At last. Some props to refrigeration in supermarkets.

In the interest of full disclosure, I should say that I saw the kudos recently at midday on a weekday (when many, including myself, should have been working), on a cable TV show (“Modern Marvels,” not a giant in TV ratings), on a cable TV network (the History Channel, Channel 621 where I live … way up there in the cable channel numbers), and it was an episode dating back to 2006 (talk about reruns of reruns).

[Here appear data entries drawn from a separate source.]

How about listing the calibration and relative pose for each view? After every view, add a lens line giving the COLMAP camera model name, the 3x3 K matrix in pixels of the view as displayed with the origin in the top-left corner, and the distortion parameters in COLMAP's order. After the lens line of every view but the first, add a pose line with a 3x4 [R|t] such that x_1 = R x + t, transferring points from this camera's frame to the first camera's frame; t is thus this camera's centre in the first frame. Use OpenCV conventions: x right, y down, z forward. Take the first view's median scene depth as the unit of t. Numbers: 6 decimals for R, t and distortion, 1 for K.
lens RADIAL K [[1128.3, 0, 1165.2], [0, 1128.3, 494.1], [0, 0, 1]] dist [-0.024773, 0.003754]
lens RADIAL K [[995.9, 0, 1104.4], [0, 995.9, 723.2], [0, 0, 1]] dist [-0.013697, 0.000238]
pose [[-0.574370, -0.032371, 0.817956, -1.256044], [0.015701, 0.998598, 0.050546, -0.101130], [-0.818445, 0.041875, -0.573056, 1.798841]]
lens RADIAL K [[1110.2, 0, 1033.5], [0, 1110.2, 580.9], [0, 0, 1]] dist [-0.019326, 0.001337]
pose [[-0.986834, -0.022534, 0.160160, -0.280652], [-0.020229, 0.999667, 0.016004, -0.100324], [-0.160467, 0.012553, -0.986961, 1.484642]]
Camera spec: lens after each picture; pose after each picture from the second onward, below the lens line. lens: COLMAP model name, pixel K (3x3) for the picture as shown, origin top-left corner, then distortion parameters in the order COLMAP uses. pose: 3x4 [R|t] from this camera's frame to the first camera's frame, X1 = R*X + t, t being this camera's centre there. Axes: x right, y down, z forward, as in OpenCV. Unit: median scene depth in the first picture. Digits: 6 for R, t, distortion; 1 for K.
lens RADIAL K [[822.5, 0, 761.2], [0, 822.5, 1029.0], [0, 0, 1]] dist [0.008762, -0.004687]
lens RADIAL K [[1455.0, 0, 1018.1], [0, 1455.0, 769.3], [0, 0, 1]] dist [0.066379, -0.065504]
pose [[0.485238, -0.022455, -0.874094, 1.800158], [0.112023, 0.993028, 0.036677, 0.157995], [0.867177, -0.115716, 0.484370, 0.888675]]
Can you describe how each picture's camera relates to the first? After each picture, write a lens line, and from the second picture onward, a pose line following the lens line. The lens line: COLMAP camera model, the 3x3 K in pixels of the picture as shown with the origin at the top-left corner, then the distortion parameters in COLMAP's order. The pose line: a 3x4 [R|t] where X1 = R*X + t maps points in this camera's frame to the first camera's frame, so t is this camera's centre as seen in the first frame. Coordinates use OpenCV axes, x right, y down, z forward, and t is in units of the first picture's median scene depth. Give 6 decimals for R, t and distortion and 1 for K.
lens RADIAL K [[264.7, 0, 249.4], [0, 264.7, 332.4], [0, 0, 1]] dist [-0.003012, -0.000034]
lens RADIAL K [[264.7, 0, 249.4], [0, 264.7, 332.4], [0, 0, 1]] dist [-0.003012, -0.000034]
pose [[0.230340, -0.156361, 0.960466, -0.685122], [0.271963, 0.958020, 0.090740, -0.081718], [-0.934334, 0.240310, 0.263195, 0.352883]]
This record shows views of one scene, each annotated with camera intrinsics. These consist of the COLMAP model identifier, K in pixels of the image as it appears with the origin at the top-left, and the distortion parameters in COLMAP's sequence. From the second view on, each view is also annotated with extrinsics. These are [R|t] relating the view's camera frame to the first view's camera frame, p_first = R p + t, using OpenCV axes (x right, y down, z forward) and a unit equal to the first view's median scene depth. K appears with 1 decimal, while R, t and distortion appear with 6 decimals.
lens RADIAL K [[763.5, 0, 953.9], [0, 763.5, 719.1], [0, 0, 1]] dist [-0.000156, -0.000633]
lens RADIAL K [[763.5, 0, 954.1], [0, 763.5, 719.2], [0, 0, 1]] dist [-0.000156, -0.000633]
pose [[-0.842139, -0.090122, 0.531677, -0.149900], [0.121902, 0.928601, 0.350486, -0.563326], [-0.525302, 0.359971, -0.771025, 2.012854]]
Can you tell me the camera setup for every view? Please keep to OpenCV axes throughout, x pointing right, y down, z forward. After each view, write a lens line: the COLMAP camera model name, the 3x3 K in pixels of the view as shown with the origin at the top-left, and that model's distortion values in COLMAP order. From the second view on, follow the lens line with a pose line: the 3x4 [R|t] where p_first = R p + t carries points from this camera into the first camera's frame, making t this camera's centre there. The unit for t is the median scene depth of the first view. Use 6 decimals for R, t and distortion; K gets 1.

But even though the “Modern Marvels” episode on supermarkets was seven years old (and a few folks quoted are long gone from their positions), the point is that cold storage was accorded attention for the first third of the hour-long show before moving to customer conveniences and enticements. From the episode we learn that one-third of the energy for refrigeration in the United States is used by supermarkets, that frozen food should be kept at -15°F, that food transportation vehicles have 4,000 Btu, that milk and cheese need very precise cooling temperatures to stay safe, etc.

That’s pretty familiar territory to those who work in the refrigeration sector, especially those who deal with supermarket refrigeration. But it was good that a program designed for a general audience gave so much attention to the importance of the technology.

And, frankly, what service contractors and technicians are able to do when it comes to cooling and freezing is truly a modern marvel.